Review - Songs of Willow Frost by Jamie Ford

Jamie Ford does it again.  I adored Hotel On The Corner Of Bitter And Sweet, Jamie Ford‘s first novel, with its tender love story holding its own against a vividly drawn background of war and racial tension.  I wouldn’t have thought it possible, but this novel steps it up another gear – if I wept at the first book, this one really had me in pieces. Again, the background is vast, but the focus is on a small story in the middle of it all.

There are two linked story threads, separated by time. In 1931, William is 12 and a long-term resident at the Sacred Heart orphanage near Seattle. This is a harsh environment of beatings and grub-ridden food: but this is the children’s birthday (an arbitrary one, based on the Pope’s birthday), so the children are given a present from home and a trip to the movie theatre.  William’s “gift” is the news that his mother was taken to a sanatorium when doctors refused to care for her – both William and his mother are Chinese. At the theatre, William recognises the singer on the screen – known as Willow Frost – as his mother, and so begins his search for her, accompanied by his blind but clear-sighted friend Charlotte. The other thread is Willow’s story - one of persecution, prejudice, and survival by any means available.

This is a really heartbreaking read, told in a simple and straightforward storytelling style that I found quite mesmerising. It’s an easy read in some ways, but in others extremely difficult – there are some moments almost too painful to read on. William is a brilliantly drawn character – engaging and old beyond his years, but vulnerable and loveable too. Willow is also a strong character, singing at a sheet music store to support her child and surviving the most dreadful privations at home. 

Despite the immense sadness the book manages to tread a difficult line to remain well on the right side of desperation, and Jamie Ford’s wonderfully simple prose and rich descriptions - that bring 20s and 30s Seattle to life - shine throughout.  Without a shadow of a doubt, this is one of my books of the year so far – don’t miss it.  

My thanks to netgalley and Random House for the advance reading e-copy. This book will be released in the UK on 10th September 2013 by Allison and Busby.


  1. Oooh! thanks for bringing this to my attention, Anne. Must put on my wish list - I loved her first novel too.
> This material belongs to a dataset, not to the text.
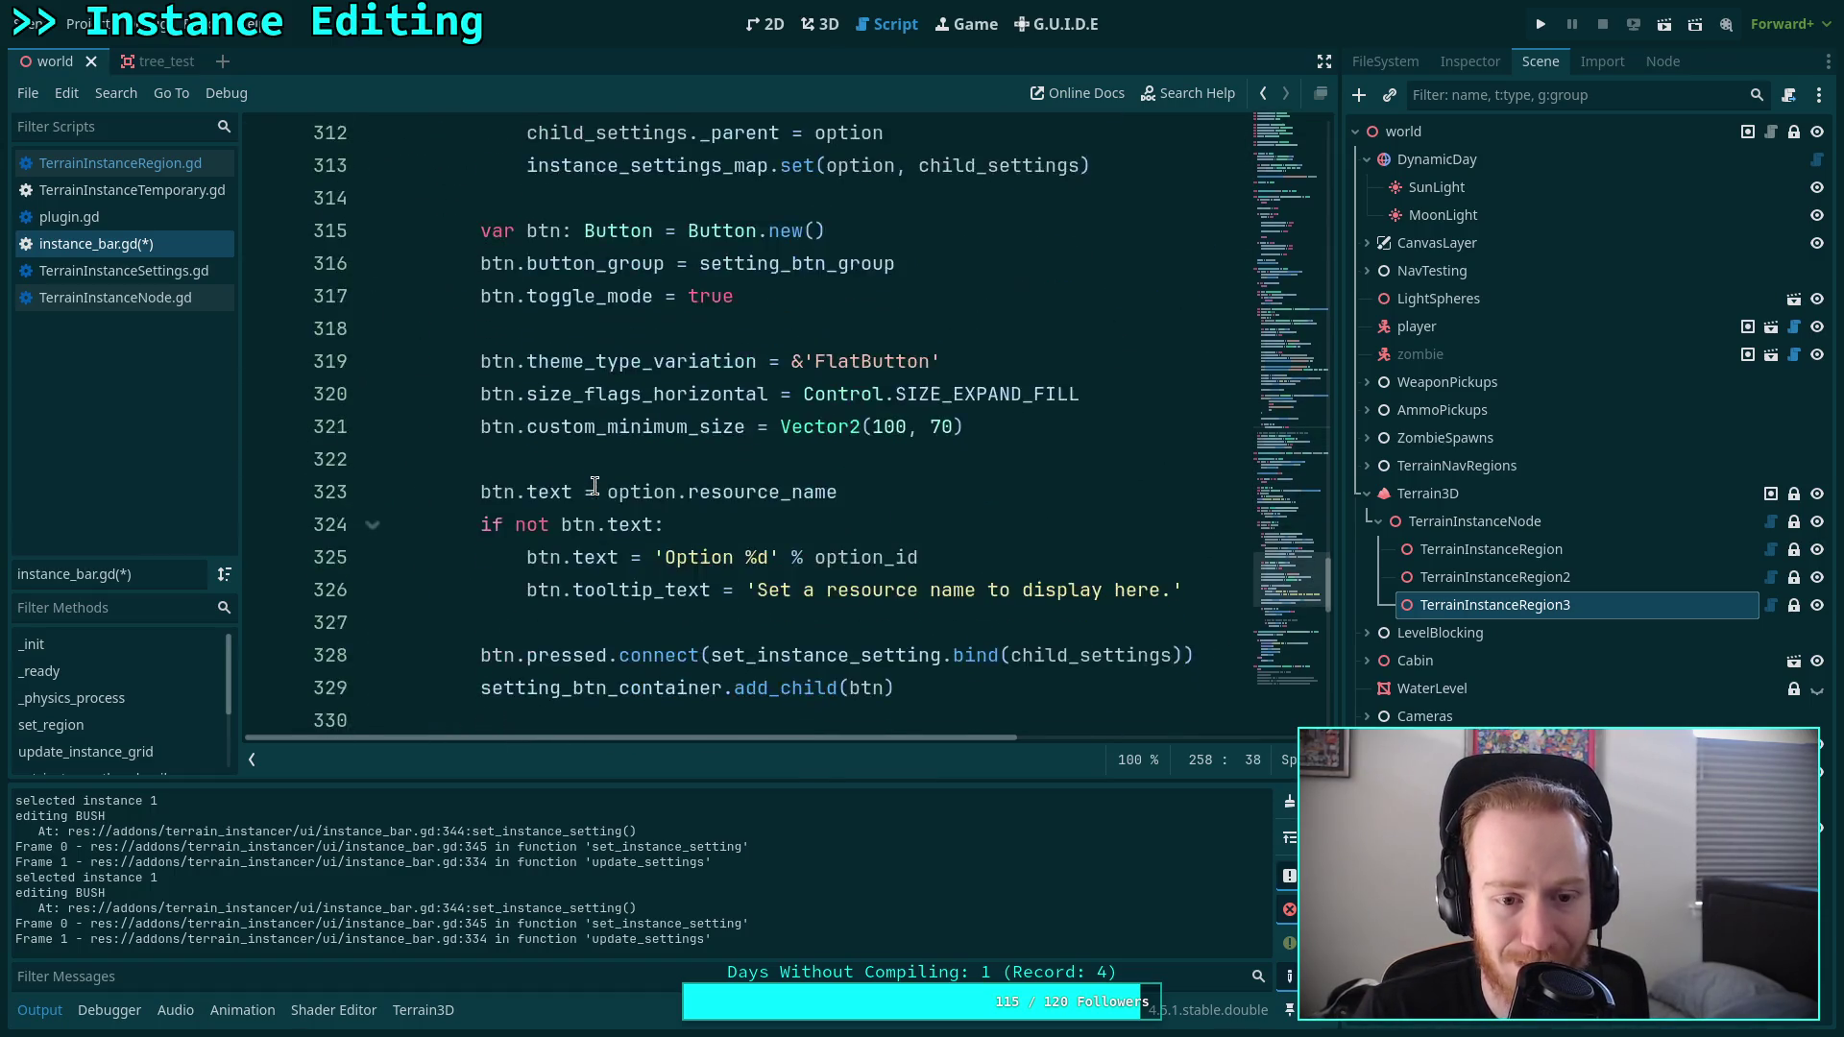
scroll(681, 510, "down", 2)
left_click_drag(746, 321, 526, 300)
  2. And I think you'd love this one too Susan. Have to break it to you though - Jamie Ford is a man! xx

    1. Noooooo! Well, well, well. Very emotive writing style, which sort of fooled me, but really I just presumed that he was a she because so many American names are for both sexes, and this is one of them. Thank you Anne and Sorry, Jamie!

  3. I loved the first book Anne and can't wait to read this one, I've just received a copy and very excited after reading your review!